Even though she’d known Adam was terrible and that she’d robbed him—she’d underestimated the danger. A year out of the game, and she was fucking up left and right.
Though it was dormant, there was something new between Charlie and her shadow, a buzzing of sensation, an almost umbilical connection. A phantom limb. A homunculus.
With shaking hands, Charlie rooted out the key from her bag. Thankfully, the car roared to life. Adam pounded on the hood, and Charlie gave him a momentary warning of revving the engine, before hitting the gas. He reeled back just in time to avoid being hit. Heart thundering, Charlie steered herself out of the parking lot.
At the first red light, everything looked a little hazy, as though she was seeing it through a Vaselined lens. She realized her eye was starting to swell.
Also, she thought she might be having a slight panic attack.
She pulled over at a gas station about a mile away and checked her face in the mirror. Her left eye was purpling. Her mouth was cut, upper lip swollen like an aesthetician had gone ham with a needle full of filler.

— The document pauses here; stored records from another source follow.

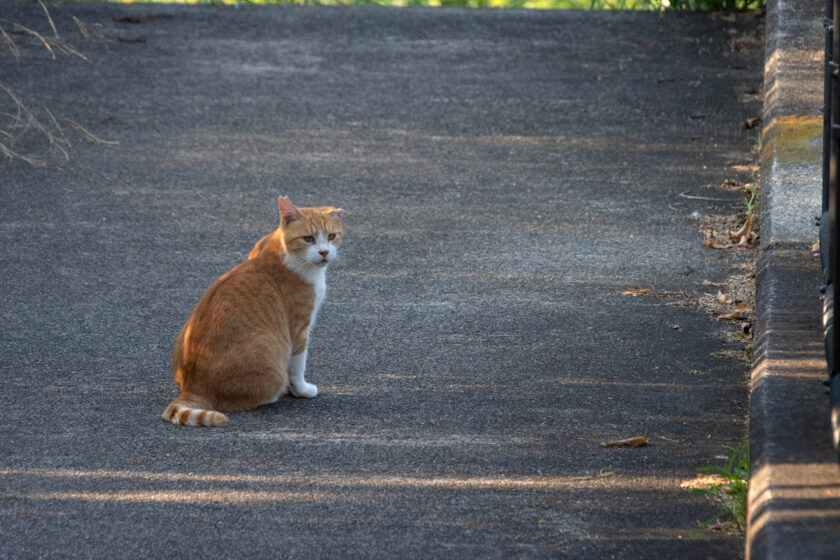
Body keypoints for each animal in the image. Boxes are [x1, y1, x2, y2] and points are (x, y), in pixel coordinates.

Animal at [161, 195, 344, 426]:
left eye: (331, 236)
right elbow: (298, 365)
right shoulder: (299, 329)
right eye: (308, 239)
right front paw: (301, 390)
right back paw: (275, 393)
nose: (324, 252)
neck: (287, 255)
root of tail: (193, 386)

Charlie was a mess. There were enough people wanting to knock her around that they were going to have to take a number, like at a deli counter.
And what it had taken out of her shadow. She remembered Vince’s words about unspooling. Remembered that it was freshly quickened, with no reserves of energy.
She had to feed it.
Charlie couldn’t remember where she’d first seen an image of a witch feeding her familiar from a third nipple. She recalled a woodcut, or an illustration meant to look like one. It must have been in the research she did for the Inquisition, back when she was Alonso.